- DIRECTIONS
Set down everything from the very beginning of the data below down to and including the line that contains "Tarih: Ekim 14, 2024". Reproduce each line precisely, and stop after that line.

- EXERCISE DATA
______________________________
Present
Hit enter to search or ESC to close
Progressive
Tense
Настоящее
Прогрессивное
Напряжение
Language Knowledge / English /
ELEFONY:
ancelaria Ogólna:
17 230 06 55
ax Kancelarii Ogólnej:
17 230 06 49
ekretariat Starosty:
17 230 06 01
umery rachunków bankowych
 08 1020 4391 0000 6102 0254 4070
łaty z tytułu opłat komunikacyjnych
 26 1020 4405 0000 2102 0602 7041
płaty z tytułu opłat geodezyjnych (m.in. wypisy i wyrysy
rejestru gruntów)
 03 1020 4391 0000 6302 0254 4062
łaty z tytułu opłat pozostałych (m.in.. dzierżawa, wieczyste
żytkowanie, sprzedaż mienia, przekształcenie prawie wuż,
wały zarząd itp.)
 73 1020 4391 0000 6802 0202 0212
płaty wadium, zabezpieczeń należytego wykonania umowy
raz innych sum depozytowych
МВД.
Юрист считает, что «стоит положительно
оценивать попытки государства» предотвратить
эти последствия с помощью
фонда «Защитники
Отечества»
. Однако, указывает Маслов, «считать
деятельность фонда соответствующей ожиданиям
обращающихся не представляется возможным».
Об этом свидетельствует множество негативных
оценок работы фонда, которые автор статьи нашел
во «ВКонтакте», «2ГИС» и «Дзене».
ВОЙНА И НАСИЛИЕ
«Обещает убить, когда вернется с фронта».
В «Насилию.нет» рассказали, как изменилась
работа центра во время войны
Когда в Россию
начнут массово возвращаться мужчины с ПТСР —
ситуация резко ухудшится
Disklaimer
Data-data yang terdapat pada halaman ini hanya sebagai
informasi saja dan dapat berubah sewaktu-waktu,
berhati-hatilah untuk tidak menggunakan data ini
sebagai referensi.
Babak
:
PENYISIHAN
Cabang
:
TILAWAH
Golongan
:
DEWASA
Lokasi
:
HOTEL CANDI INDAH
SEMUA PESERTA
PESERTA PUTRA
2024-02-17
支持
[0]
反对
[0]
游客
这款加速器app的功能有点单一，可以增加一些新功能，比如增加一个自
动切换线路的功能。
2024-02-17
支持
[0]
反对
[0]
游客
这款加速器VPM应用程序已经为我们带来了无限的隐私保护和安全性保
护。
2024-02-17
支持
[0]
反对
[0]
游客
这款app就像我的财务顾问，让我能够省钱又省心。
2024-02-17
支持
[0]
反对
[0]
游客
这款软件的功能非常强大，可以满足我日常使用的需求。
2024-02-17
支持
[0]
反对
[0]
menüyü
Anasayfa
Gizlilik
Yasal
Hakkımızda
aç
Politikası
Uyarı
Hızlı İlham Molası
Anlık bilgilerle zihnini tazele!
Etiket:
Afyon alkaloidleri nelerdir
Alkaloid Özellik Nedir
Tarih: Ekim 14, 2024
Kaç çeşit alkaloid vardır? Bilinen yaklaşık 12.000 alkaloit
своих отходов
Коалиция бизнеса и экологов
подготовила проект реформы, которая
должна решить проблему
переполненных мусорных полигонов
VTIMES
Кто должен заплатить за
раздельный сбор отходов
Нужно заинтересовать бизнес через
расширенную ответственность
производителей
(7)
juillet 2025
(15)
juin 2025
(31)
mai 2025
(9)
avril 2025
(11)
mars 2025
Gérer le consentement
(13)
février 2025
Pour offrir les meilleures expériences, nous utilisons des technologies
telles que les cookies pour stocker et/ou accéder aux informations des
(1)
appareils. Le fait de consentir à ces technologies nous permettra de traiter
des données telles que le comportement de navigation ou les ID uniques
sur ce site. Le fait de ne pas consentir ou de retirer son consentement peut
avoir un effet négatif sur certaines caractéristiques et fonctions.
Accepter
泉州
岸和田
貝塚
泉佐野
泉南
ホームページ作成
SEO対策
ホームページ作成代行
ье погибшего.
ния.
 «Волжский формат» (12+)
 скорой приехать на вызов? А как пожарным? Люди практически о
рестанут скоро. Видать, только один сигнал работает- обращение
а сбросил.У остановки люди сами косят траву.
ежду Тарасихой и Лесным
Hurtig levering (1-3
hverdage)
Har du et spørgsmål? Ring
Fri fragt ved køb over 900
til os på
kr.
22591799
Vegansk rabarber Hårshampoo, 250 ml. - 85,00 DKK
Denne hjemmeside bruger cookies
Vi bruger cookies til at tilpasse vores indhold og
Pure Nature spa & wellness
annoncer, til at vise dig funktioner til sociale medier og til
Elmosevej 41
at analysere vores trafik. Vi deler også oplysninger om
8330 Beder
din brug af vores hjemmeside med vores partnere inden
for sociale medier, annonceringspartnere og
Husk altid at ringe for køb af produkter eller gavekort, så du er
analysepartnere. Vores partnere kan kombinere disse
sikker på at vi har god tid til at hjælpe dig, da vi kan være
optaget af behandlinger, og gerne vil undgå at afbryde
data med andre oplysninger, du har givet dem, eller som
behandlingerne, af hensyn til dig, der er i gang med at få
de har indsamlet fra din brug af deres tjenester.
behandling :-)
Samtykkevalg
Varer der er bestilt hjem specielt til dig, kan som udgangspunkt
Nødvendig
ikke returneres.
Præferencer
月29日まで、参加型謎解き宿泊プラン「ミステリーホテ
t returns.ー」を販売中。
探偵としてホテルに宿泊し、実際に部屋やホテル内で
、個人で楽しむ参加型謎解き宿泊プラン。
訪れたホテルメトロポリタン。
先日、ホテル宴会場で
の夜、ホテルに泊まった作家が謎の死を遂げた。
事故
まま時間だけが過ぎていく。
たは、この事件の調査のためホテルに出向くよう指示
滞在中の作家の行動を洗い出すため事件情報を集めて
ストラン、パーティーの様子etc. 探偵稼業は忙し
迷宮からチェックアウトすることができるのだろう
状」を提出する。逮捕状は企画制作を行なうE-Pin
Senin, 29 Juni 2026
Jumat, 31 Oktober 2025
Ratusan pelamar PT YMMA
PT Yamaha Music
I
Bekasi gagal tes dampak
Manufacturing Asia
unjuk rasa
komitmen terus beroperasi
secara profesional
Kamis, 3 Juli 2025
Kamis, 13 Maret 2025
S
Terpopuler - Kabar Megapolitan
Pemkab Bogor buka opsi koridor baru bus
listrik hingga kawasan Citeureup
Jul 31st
______________________________
- EXPECTED OUTPUT
Present
Hit enter to search or ESC to close
Progressive
Tense
Настоящее
Прогрессивное
Напряжение
Language Knowledge / English /
ELEFONY:
ancelaria Ogólna:
17 230 06 55
ax Kancelarii Ogólnej:
17 230 06 49
ekretariat Starosty:
17 230 06 01
umery rachunków bankowych
 08 1020 4391 0000 6102 0254 4070
łaty z tytułu opłat komunikacyjnych
 26 1020 4405 0000 2102 0602 7041
płaty z tytułu opłat geodezyjnych (m.in. wypisy i wyrysy
rejestru gruntów)
 03 1020 4391 0000 6302 0254 4062
łaty z tytułu opłat pozostałych (m.in.. dzierżawa, wieczyste
żytkowanie, sprzedaż mienia, przekształcenie prawie wuż,
wały zarząd itp.)
 73 1020 4391 0000 6802 0202 0212
płaty wadium, zabezpieczeń należytego wykonania umowy
raz innych sum depozytowych
МВД.
Юрист считает, что «стоит положительно
оценивать попытки государства» предотвратить
эти последствия с помощью
фонда «Защитники
Отечества»
. Однако, указывает Маслов, «считать
деятельность фонда соответствующей ожиданиям
обращающихся не представляется возможным».
Об этом свидетельствует множество негативных
оценок работы фонда, которые автор статьи нашел
во «ВКонтакте», «2ГИС» и «Дзене».
ВОЙНА И НАСИЛИЕ
«Обещает убить, когда вернется с фронта».
В «Насилию.нет» рассказали, как изменилась
работа центра во время войны
Когда в Россию
начнут массово возвращаться мужчины с ПТСР —
ситуация резко ухудшится
Disklaimer
Data-data yang terdapat pada halaman ini hanya sebagai
informasi saja dan dapat berubah sewaktu-waktu,
berhati-hatilah untuk tidak menggunakan data ini
sebagai referensi.
Babak
:
PENYISIHAN
Cabang
:
TILAWAH
Golongan
:
DEWASA
Lokasi
:
HOTEL CANDI INDAH
SEMUA PESERTA
PESERTA PUTRA
2024-02-17
支持
[0]
反对
[0]
游客
这款加速器app的功能有点单一，可以增加一些新功能，比如增加一个自
动切换线路的功能。
2024-02-17
支持
[0]
反对
[0]
游客
这款加速器VPM应用程序已经为我们带来了无限的隐私保护和安全性保
护。
2024-02-17
支持
[0]
反对
[0]
游客
这款app就像我的财务顾问，让我能够省钱又省心。
2024-02-17
支持
[0]
反对
[0]
游客
这款软件的功能非常强大，可以满足我日常使用的需求。
2024-02-17
支持
[0]
反对
[0]
menüyü
Anasayfa
Gizlilik
Yasal
Hakkımızda
aç
Politikası
Uyarı
Hızlı İlham Molası
Anlık bilgilerle zihnini tazele!
Etiket:
Afyon alkaloidleri nelerdir
Alkaloid Özellik Nedir
Tarih: Ekim 14, 2024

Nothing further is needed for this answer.